Des Kennedy's The Garden Club and the Kumquat Campaign (Whitecap, 210 pages, $16.95 paper) is, despite what its humdrum title might suggest, a West Coast quest novel. Joseph Jones, forty-three, a virgin ex-priest now living on Upshot Island, gets involved-largely against his own better judgement-in a trip of civil disobedience to save the Kumquat Sound rain forests, organized by a handful of the local garden club members, of whom he is one. His next-door neighbour, the fiery young Caitlin, urges him to come along, says his "soul-force" will be helpful.

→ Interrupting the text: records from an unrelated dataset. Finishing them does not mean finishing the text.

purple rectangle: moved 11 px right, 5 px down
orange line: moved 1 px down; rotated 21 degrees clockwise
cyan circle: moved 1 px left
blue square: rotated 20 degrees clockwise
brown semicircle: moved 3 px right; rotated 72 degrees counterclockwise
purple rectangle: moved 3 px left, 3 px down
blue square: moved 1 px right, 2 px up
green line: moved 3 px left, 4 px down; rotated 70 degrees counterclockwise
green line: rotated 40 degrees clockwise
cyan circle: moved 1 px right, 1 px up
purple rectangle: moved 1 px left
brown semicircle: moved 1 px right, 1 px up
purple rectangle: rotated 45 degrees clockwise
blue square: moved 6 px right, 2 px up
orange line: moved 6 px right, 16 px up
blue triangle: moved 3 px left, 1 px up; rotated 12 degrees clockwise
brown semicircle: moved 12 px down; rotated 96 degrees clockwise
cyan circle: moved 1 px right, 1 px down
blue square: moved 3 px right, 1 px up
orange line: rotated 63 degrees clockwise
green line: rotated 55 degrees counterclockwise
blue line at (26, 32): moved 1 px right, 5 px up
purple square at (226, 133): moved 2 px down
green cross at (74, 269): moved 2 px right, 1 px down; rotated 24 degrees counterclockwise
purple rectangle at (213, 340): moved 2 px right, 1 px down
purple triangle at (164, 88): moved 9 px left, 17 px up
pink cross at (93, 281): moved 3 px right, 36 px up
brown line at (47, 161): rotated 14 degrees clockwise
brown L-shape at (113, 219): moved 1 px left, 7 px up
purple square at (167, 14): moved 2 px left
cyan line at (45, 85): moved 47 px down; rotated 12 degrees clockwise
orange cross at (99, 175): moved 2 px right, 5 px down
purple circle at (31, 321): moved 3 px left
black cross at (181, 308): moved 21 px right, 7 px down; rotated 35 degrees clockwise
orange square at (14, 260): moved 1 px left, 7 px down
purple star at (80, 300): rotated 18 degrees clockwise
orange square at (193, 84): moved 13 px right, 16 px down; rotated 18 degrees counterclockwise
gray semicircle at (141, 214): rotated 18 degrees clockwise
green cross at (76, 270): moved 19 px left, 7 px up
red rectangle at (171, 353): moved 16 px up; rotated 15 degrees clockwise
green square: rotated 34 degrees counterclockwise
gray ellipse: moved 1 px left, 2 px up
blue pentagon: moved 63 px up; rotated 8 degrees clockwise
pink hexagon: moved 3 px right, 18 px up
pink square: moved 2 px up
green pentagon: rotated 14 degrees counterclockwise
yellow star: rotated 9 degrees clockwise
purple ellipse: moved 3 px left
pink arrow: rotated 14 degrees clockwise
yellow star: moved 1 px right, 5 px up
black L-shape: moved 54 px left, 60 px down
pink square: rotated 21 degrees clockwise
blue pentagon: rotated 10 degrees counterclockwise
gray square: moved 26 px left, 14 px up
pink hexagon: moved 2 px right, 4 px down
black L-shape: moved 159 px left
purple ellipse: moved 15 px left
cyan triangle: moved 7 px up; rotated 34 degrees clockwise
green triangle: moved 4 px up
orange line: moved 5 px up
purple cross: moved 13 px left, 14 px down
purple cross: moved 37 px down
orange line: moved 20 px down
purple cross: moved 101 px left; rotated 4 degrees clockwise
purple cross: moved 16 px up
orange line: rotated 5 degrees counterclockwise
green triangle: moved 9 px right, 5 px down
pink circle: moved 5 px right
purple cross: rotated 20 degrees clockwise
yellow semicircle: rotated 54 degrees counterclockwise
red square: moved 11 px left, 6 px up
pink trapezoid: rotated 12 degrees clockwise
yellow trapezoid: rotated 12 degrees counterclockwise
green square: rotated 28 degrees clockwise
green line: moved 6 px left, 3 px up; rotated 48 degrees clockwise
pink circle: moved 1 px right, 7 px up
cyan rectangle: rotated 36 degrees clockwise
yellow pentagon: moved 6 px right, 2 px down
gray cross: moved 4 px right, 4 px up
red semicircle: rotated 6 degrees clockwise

Because he's very much attracted to her, he goes.
Along for the ride is a bizarre supporting cast: the beautiful, enigmatic Mistral Wind, a Persian "mystic" whose visit to a garden club meeting sets the adventure in motion; Elvira Stone, who is convinced that her husband was abducted by aliens; PeeWee and Julia, a pair of married academics who spend their time writing lucrative romance novels under a pseudonym and sitting in their Jacuzzi; and the irrepressible, cantankerous, tobacco-chewing, continually cussing Waddy Watts, who at eighty-one has more integrity than the whole garden club put together.
Although generally light-hearted, the novel has an underlying seriousness. In a manner that is never boring or pedantic, Kennedy raises issues that are timeless, many of them dealing with matters of moral choice and justice: when to obey and when not to obey.